Segment Open

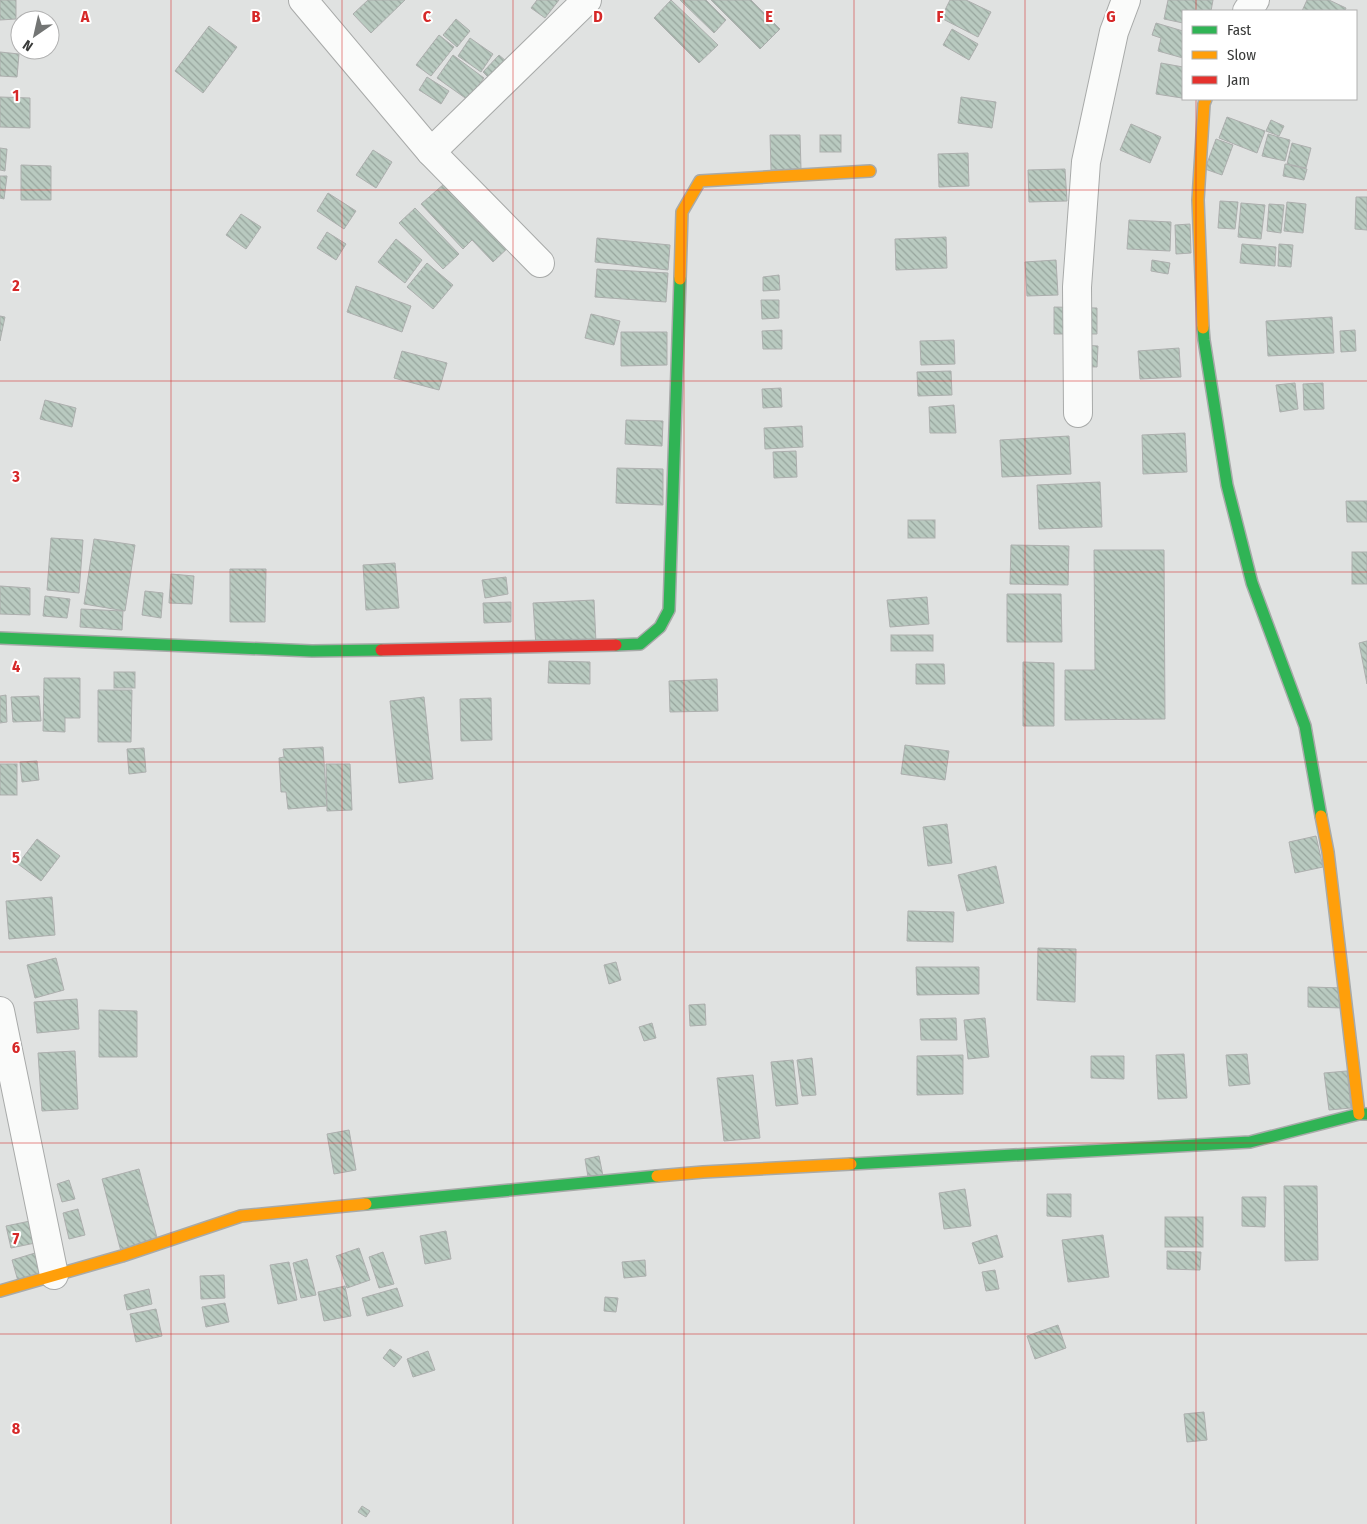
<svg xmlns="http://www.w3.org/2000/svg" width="1367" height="1524" font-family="'Fira Sans Condensed',sans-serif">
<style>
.building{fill:url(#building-back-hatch);stroke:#adafae}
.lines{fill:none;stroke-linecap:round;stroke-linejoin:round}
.street-casing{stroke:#a8aaa9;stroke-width:30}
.fast-casing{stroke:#a8aaa9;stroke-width:14}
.slow-casing{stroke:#a8aaa9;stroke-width:14}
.jam-casing{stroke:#a8aaa9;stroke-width:14}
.street{stroke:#fafbfa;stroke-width:28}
.fast{stroke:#30b455;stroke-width:11}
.slow{stroke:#ff9f0a;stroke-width:11}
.jam{stroke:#e5322d;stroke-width:11}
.grid{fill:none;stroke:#d62828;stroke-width:1;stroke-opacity:0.55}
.grid-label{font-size:16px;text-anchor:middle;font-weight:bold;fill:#d62828;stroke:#fff;stroke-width:4;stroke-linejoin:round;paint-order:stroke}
</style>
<defs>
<pattern id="building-back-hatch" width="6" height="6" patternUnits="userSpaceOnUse" patternTransform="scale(1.25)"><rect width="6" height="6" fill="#b9cac0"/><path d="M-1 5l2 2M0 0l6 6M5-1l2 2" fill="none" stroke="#97a59d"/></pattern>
</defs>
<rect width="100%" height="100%" fill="#e0e2e1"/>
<g class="building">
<polygon points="0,0 16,0 16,19 0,20"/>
<polygon points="368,0 405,0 371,33 353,14"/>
<polygon points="537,0 559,0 545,18 531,8"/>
<polygon points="671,0 718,45 699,63 654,18"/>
<polygon points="680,0 706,0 726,20 714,33"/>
<polygon points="711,0 751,0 780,29 760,49"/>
<polygon points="950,0 966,0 991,12 978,37 941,18"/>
<polygon points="1168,0 1213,0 1211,11 1183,11 1183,23 1164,19"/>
<polygon points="1307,0 1329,0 1346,8 1345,11 1302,11"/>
<polygon points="456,19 470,31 457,47 443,35"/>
<polygon points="1156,23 1183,31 1183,58 1158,51 1161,38 1152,35"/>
<polygon points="209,26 237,47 203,93 175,71"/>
<polygon points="952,29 978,44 969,60 943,45"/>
<polygon points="439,35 454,47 431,76 416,65"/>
<polygon points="470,38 493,54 481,72 458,56"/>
<polygon points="0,52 19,54 17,77 0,76"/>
<polygon points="453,55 484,78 468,100 437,78"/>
<polygon points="499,55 506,61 489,78 483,72"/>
<polygon points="1161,63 1183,67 1182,98 1156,94"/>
<polygon points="427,77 449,91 441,104 419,90"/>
<polygon points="0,97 30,98 30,128 0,127"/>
<polygon points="961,97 996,102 992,128 958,123"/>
<polygon points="1227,117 1265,131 1257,153 1219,138"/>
<polygon points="1271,120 1284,126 1279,136 1266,131"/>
<polygon points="1131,124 1161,137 1150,163 1120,150"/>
<polygon points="1268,134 1290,140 1285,161 1262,156"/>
<polygon points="770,135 800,135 801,169 771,170"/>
<rect x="820" y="135" width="21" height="17"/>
<polygon points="1216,139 1233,145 1222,175 1205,169"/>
<polygon points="1292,143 1311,148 1306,168 1287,164"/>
<polygon points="0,148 7,149 5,171 0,170"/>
<polygon points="373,150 392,162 376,188 356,175"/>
<polygon points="968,153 969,186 939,187 938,154"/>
<polygon points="1285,164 1307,169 1304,180 1283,176"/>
<polygon points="21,165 51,166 51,200 21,200"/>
<polygon points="1065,169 1067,201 1029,202 1028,170"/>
<polygon points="0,176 7,176 4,199 0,198"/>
<polygon points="444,184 478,222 486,215 512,244 493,262 472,240 463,249 421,204"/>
<polygon points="328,193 356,211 344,229 317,211"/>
<polygon points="1356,197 1367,197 1367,230 1355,229"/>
<polygon points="1220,201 1238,202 1235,229 1218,228"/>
<polygon points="1287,202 1306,204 1303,233 1284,231"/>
<polygon points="1241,203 1265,205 1261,239 1238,237"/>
<polygon points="1269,204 1284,205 1281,233 1267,231"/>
<polygon points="415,208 459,254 443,269 399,223"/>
<polygon points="241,214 261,227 246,249 226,235"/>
<polygon points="1129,220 1171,222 1170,251 1127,249"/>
<polygon points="1190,224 1191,253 1176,254 1175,225"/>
<polygon points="327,232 346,244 336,260 317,248"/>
<polygon points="946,237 947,268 896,270 895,239"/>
<polygon points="597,238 670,245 668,270 595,262"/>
<polygon points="396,239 422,260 405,283 378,262"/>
<polygon points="1242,244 1276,247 1275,266 1240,263"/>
<polygon points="1279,244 1293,245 1291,267 1278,266"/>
<polygon points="1056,260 1058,295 1027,296 1025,262"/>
<polygon points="1152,260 1170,263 1168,274 1151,271"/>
<polygon points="427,263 453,285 433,309 407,287"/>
<polygon points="597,269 668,273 666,302 595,297"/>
<polygon points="779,275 780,290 763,291 763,277"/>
<polygon points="356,286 411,306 402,332 347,312"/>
<polygon points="761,300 779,300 779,318 762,319"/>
<polygon points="1054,307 1097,308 1097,334 1054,334"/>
<polygon points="591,314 620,321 614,345 585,338"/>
<polygon points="0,316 5,317 0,341"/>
<polygon points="1332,317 1334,353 1268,356 1266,321"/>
<polygon points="782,330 782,349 763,349 762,331"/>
<polygon points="1355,330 1356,351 1341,352 1340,331"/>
<polygon points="621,332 667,332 667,365 621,366"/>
<polygon points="954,340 955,364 921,365 920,341"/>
<polygon points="1066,344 1098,346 1097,367 1064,366"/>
<polygon points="1179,348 1181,377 1140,379 1138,351"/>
<polygon points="402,351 447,363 439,390 394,378"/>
<polygon points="951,371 952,395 918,396 917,372"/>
<polygon points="1295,383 1298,409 1280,412 1276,385"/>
<polygon points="1323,383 1324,409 1304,410 1303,384"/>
<polygon points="781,388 782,407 763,408 762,389"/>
<polygon points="45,400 76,408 72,427 40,419"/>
<polygon points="954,405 956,433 930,433 929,407"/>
<polygon points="626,420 663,421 662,446 625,444"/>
<polygon points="802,426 803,447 765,449 764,428"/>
<polygon points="1185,433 1187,472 1143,474 1142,435"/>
<polygon points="1069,436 1071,474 1002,477 1000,440"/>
<polygon points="796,451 797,477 774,478 773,452"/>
<polygon points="617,468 663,469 663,505 616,503"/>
<polygon points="1100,482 1102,527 1039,529 1037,485"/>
<polygon points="1346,501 1367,501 1367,522 1347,522"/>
<rect x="908" y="520" width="27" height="18"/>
<polygon points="51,538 83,540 79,593 47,590"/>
<polygon points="94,539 135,545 125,611 84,604"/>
<polygon points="1011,545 1069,546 1068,585 1010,584"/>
<polygon points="1094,550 1164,550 1165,719 1065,720 1065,670 1095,670"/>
<rect x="1352" y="552" width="15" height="32"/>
<polygon points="395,563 399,608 366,610 363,565"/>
<polygon points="230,569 266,569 265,622 230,622"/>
<polygon points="171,574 194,576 192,604 169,603"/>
<polygon points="506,577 508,594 485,598 482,580"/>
<polygon points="0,586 30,588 30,615 0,614"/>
<polygon points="145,591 163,593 161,618 142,615"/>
<polygon points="1007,594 1061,594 1062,642 1007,642"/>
<polygon points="45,596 70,599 67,618 43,616"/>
<polygon points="927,597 929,624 890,627 887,600"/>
<polygon points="594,600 596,643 536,646 533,603"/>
<polygon points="511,602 511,622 484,623 483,603"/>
<polygon points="81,609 123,611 122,630 80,627"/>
<rect x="891" y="635" width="42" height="16"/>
<polygon points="1367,641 1367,684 1359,643"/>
<polygon points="549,661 590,662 590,684 548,683"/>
<polygon points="1023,662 1054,663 1054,726 1023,726"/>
<polygon points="916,664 944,664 945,684 916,684"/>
<rect x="114" y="672" width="21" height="16"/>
<polygon points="44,678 80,678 80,718 65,718 65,732 43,731"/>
<polygon points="717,679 718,711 670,712 669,681"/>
<polygon points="98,690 132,690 131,742 98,742"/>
<polygon points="6,695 7,722 0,723 0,696"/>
<polygon points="39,696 41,721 13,722 11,697"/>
<polygon points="424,697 433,779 399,783 390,701"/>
<polygon points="491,698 492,740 461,741 460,699"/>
<polygon points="905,745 949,751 945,780 901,774"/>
<polygon points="323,747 327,806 288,809 286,792 281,792 279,758 284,757 283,749"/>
<polygon points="144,748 146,772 129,774 127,749"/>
<polygon points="37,761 39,780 22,782 20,762"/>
<rect x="0" y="764" width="17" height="31"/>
<polygon points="326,764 350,764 352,810 327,811"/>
<polygon points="947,824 952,863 928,866 923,827"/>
<polygon points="1316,836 1323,867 1295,873 1289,842"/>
<polygon points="37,839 60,856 41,881 18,864"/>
<polygon points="996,866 1004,903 967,911 958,875"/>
<polygon points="52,897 55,935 9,939 6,901"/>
<polygon points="908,911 954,912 953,942 907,941"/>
<polygon points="1038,948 1076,949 1075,1002 1037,1000"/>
<polygon points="56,958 64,990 35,998 27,965"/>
<polygon points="616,962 621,980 609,984 604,965"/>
<polygon points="916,967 979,967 979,994 917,995"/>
<polygon points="1308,987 1345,988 1344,1008 1308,1007"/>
<polygon points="77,999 79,1029 37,1033 34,1002"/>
<polygon points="705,1004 706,1025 690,1026 689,1005"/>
<polygon points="99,1010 137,1011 137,1057 99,1057"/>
<polygon points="956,1018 957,1040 921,1040 920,1019"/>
<polygon points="985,1018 989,1057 968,1059 964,1020"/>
<polygon points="652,1023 656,1038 644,1041 639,1027"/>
<polygon points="75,1051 78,1109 42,1111 38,1053"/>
<polygon points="1184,1054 1187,1098 1158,1099 1156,1055"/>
<polygon points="1247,1054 1250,1084 1229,1086 1226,1055"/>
<polygon points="963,1055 963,1094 917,1095 917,1056"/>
<polygon points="1091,1056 1124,1056 1124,1079 1091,1078"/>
<polygon points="812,1058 816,1095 802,1096 797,1060"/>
<polygon points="793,1060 798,1104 776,1106 771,1062"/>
<polygon points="1347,1071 1351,1108 1329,1110 1324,1073"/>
<polygon points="753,1075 760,1138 724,1141 717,1078"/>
<polygon points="349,1130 356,1170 334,1174 327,1134"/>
<polygon points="599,1156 604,1181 589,1183 585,1159"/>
<polygon points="139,1169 160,1249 123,1259 102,1179"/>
<polygon points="69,1180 75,1199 62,1202 57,1184"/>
<polygon points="1284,1186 1317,1186 1318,1260 1285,1261"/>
<polygon points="965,1189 971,1226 944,1229 939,1193"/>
<polygon points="1047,1194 1071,1194 1071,1217 1047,1216"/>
<polygon points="1242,1197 1266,1197 1265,1227 1242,1226"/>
<polygon points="78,1209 85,1235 69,1239 63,1213"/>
<rect x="1165" y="1217" width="38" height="30"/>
<polygon points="35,1220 40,1242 11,1248 6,1226"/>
<polygon points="446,1231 451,1259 425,1264 420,1236"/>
<polygon points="997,1235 1003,1257 979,1264 972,1243"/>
<polygon points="1103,1235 1109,1277 1068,1282 1062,1240"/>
<polygon points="359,1248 370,1280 347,1288 336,1256"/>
<polygon points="1167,1251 1201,1252 1200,1270 1167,1269"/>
<polygon points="383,1252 394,1284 379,1288 369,1257"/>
<polygon points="35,1253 41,1274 18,1281 12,1260"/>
<polygon points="307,1259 316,1295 301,1298 293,1263"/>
<polygon points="645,1260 646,1276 624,1278 622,1262"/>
<polygon points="289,1262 297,1300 278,1304 270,1265"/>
<polygon points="995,1270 999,1289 986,1291 982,1272"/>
<polygon points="224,1275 225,1298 201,1299 200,1276"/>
<polygon points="345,1286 351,1316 324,1321 318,1292"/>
<polygon points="397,1288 403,1306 367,1316 362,1298"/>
<polygon points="149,1289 152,1304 127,1310 124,1295"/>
<polygon points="605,1297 618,1298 616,1312 604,1311"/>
<polygon points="225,1303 229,1322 206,1327 202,1307"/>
<polygon points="156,1309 162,1336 136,1342 130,1314"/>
<polygon points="1058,1325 1066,1348 1035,1359 1027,1336"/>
<polygon points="390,1349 402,1357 394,1367 383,1358"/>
<polygon points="428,1351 435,1370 413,1377 407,1359"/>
<polygon points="1204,1412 1207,1440 1187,1442 1184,1414"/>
<polygon points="362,1506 370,1511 366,1517 358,1512"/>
</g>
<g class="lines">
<g class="street-casing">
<g id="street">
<polyline points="303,0 431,152 540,263"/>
<polyline points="1247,11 1255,0"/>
<polyline points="431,152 587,0"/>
<polyline points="1078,413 1077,287 1086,162 1114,32 1126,0"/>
<polyline points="0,1011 54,1275"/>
</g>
</g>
<g class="fast-casing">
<g id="fast">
<polyline points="1203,328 1204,340 1227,485 1252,583 1305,726 1321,816"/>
<polyline points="0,638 312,651 381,650"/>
<polyline points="616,645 640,644 660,627 669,610 680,279"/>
<polyline points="851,1164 1250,1142 1359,1114 1367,1114"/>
<polyline points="366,1204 657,1176"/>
</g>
</g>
<g class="slow-casing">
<g id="slow">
<polyline points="680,279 682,212 700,181 870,171"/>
<polyline points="1203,328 1198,200 1204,104 1206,99"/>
<polyline points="1321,816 1328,852 1359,1114"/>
<polyline points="657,1176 703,1172 851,1164"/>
<polyline points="0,1291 122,1256 241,1216 366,1204"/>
</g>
</g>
<g class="jam-casing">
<polyline id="jam" points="381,650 616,645"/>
</g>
<use href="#street" class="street"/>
<use href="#fast" class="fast"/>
<use href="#slow" class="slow"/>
<use href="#jam" class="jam"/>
</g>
<path class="grid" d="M171,0V1524M342,0V1524M513,0V1524M684,0V1524M854,0V1524M1025,0V1524M1196,0V11M1196,99V1524M0,190H1367M0,381H1367M0,572H1367M0,762H1367M0,952H1367M0,1143H1367M0,1334H1367"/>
<g class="grid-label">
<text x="85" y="22">A</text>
<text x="256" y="22">B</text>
<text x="427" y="22">C</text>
<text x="598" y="22">D</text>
<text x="769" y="22">E</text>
<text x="940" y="22">F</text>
<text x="1111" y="22">G</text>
<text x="16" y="101">1</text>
<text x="16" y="291">2</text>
<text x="16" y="482">3</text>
<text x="16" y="672">4</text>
<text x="16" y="863">5</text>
<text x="16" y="1053">6</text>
<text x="16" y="1244">7</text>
<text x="16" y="1434">8</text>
</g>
<rect x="1182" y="10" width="175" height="90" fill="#ffffff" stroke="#b0b0b0"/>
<rect x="1192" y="26" width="25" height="8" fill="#30b455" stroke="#b0b0b0"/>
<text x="1227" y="35" font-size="15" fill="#393a39">Fast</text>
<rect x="1192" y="51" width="25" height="8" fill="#ff9f0a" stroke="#b0b0b0"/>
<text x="1227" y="60" font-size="15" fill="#393a39">Slow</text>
<rect x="1192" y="76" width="25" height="8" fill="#e5322d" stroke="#b0b0b0"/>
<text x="1227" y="85" font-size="15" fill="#393a39">Jam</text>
<g transform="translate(35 35) rotate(214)"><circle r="24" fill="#ffffff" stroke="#b0b0b0"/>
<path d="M0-4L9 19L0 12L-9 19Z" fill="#737574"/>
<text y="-8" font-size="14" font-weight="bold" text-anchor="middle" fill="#393a39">N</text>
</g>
</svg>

Segment Closed

● Exercise goal:
Copy out every line from the data above that has "lines" in it.

● Reply:
.lines{fill:none;stroke-linecap:round;stroke-linejoin:round}
<g class="lines">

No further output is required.